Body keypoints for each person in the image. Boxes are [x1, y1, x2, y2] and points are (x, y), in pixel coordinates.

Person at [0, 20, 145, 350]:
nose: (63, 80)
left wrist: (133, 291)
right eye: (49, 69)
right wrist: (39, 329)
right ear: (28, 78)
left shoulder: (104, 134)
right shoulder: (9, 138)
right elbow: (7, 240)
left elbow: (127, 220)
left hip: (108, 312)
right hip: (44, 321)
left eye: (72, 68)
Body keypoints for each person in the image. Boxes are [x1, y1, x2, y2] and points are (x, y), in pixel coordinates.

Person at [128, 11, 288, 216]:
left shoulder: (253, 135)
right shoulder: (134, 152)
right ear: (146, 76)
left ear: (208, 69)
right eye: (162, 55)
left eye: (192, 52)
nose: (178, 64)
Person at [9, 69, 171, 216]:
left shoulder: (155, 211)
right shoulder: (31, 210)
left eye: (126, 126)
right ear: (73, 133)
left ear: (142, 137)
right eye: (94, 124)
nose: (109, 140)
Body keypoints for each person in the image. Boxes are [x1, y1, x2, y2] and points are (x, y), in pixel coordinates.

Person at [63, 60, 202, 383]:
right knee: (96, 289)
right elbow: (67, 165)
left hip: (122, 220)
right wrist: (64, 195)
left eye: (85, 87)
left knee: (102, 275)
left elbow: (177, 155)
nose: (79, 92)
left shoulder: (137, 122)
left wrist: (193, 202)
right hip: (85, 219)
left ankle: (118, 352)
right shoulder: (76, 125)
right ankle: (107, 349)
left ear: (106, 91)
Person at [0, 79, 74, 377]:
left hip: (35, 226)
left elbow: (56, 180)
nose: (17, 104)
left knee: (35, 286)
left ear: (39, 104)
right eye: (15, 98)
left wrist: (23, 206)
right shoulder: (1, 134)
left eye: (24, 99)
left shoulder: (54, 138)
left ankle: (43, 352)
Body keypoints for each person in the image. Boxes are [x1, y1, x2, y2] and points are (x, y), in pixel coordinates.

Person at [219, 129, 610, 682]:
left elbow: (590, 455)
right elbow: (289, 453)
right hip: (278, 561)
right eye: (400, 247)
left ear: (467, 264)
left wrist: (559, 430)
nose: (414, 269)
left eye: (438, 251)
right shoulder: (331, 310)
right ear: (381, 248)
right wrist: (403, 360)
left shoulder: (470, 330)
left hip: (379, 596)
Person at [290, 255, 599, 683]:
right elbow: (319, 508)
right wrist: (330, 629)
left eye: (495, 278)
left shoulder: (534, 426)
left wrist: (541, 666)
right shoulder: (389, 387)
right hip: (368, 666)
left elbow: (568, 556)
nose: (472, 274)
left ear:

══════════

### Exercise
Which lines of the data above contain "wrist"? Copy each one.

### Answer space
left wrist: (133, 291)
right wrist: (39, 329)
right wrist: (64, 195)
left wrist: (193, 202)
left wrist: (23, 206)
left wrist: (559, 430)
right wrist: (403, 360)
right wrist: (330, 629)
left wrist: (541, 666)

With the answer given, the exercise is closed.